The UNC-CH faculty is overwhelmingly liberal. That’s not good.

A “liberal education” does not mean you studied under Elizabeth Warren. According to the Association of American Colleges and Universities:

“Liberal Education is an approach to learning that empowers individuals and prepares them to deal with complexity, diversity, and change. It provides students with broad knowledge of the wider world (e.g. science, culture, and society).”

The goal of most American universities is to provide students a liberal education, as defined above. But many are failing miserably. You cannot prepare young minds to deal with “complexity, diversity and change” without exposing them to diverse ways of thinking. A school cannot impart “broad knowledge of the wider world” without professors who are familiar with the wider world that exists beyond major cities and college towns.

If a school has a faculty comprised of every nationality, race, and gender identity possible, teaching the same world view, you have no academic diversity whatsoever. You simply have different flavors of Kool-Aid.

UNC-Chapel Hill ranks ahead of liberal stalwarts Harvard, Yale, Stanford, Dartmouth, Duke, and UC-Berkeley in one category: the percentage of liberal arts faculty registered as Democrats.

In 1970, Democrat voter registration among university faculty across the country outnumbered Republicans by 3.5 to one. Nationally, that disparity has soared to 11 to 1. At UNC, there are 23 registered Democrats for every Republican in the departments that address political and social issues, according to Econ Journal Watch.

Many academic departments have a toxic culture that equates conservative thought with ignorance. After I suggested in a previous opinion piece that there was a debilitating lack of political diversity at UNC, one professor queried a mutual friend: “Doesn’t he understand that academics are liberal because that is the way intelligent people think?”

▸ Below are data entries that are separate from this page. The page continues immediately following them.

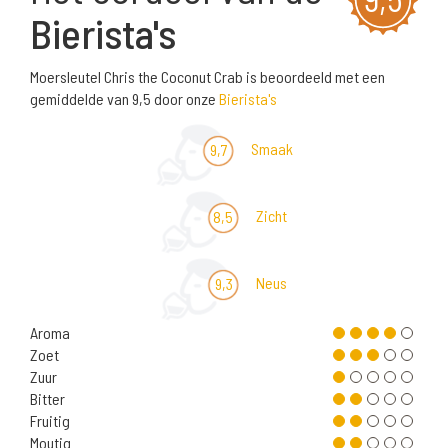
Bierista's
Moersleutel Chris the Coconut Crab is beoordeeld met een
gemiddelde van 9,5 door onze
Bierista's
Smaak
9,7
Zicht
8,5
Neus
9,3
Aroma
Zoet
Zuur
Bitter
Fruitig
Moutig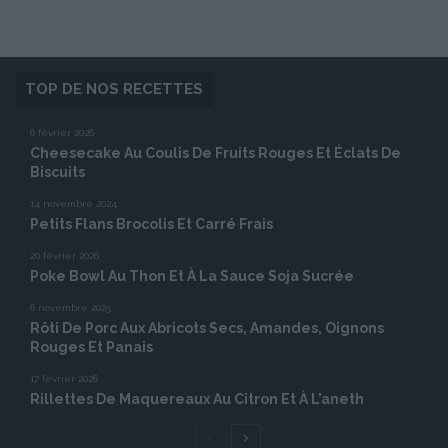
TOP DE NOS RECETTES
6 février 2026
Cheesecake Au Coulis De Fruits Rouges Et Éclats De
Biscuits
14 novembre 2024
Petits Flans Brocolis Et Carré Frais
20 février 2026
Poke Bowl Au Thon Et À La Sauce Soja Sucrée
6 novembre 2025
Rôti De Porc Aux Abricots Secs, Amandes, Oignons
Rouges Et Panais
17 février 2026
Rillettes De Maquereaux Au Citron Et À L’aneth
Page
Page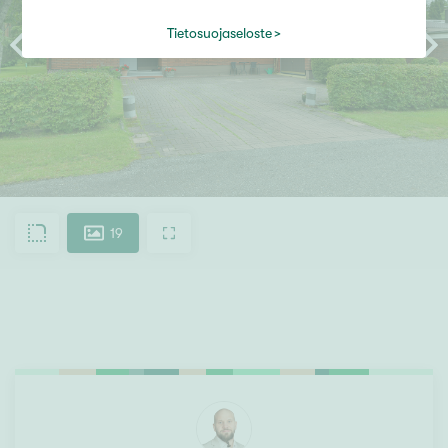
Tietosuojaseloste
19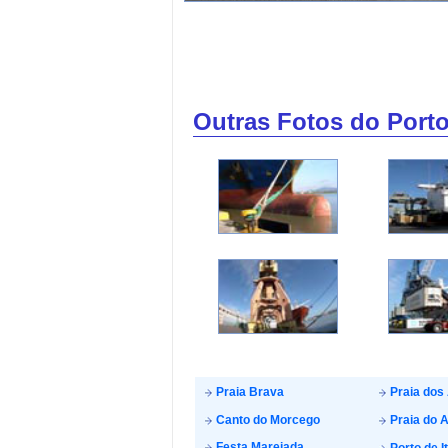
Outras Fotos do Porto 
Praia Brava
Praia dos
Canto do Morcego
Praia do A
Festa Marejada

Such hubris is reminiscent of Hillary’s “deplorable” comment. Surely there are more brilliant conservatives working in the technology, health care and financial industries than all the college professors combined. Perhaps the toxic academic culture doesn’t appeal to them.

I received a call last year from a former UNC chancellor. He asked if I would participate in a debate following a video to be shown to retired faculty where I would defend the “conservative” perspective. I chuckled and asked him: “Do you mean to tell me that among the thousands of UNC faculty, the best you can do to find a conservative perspective is a part-time business school professor?” He confessed that, “Yes, we do have a diversity problem.”

That ranks as one of the greatest understatements I have heard. But at least he recognized it as a problem. Apparently, the faculty doesn’t see it that way. They are doing nothing to address the disparity. Academics embrace all underrepresented minorities on campus — except conservatives.

One of the nation’s leading conservative scholars, Robby George, who occupies the chair at Princeton once held by Woodrow Wilson, was recently invited to address the UNC Board of Governors. At dinner the night before, Professor George explained to us why there have been none of the disruptions at Princeton we witness at Middlebury, Berkeley and other campuses involving violent protests, shouting down and censoring conservative speakers. He said, “When students have an opportunity to engage in civil discourse, they don’t feel compelled to engage in uncivil discourse.”

Until UNC can demonstrate that it employs a critical mass of nationally-recognized conservative scholars, like most other leading universities, it cannot pretend to offer a “liberal education.” Fortunately, there are a few thought leaders on campus who recognize this. Let’s pray (not in the classroom) that they will be effective change agents.

Community columnist Michael Jacobs is CEO of Jacobs Capital and on the faculty of UNC’s Kenan-Flagler Business School.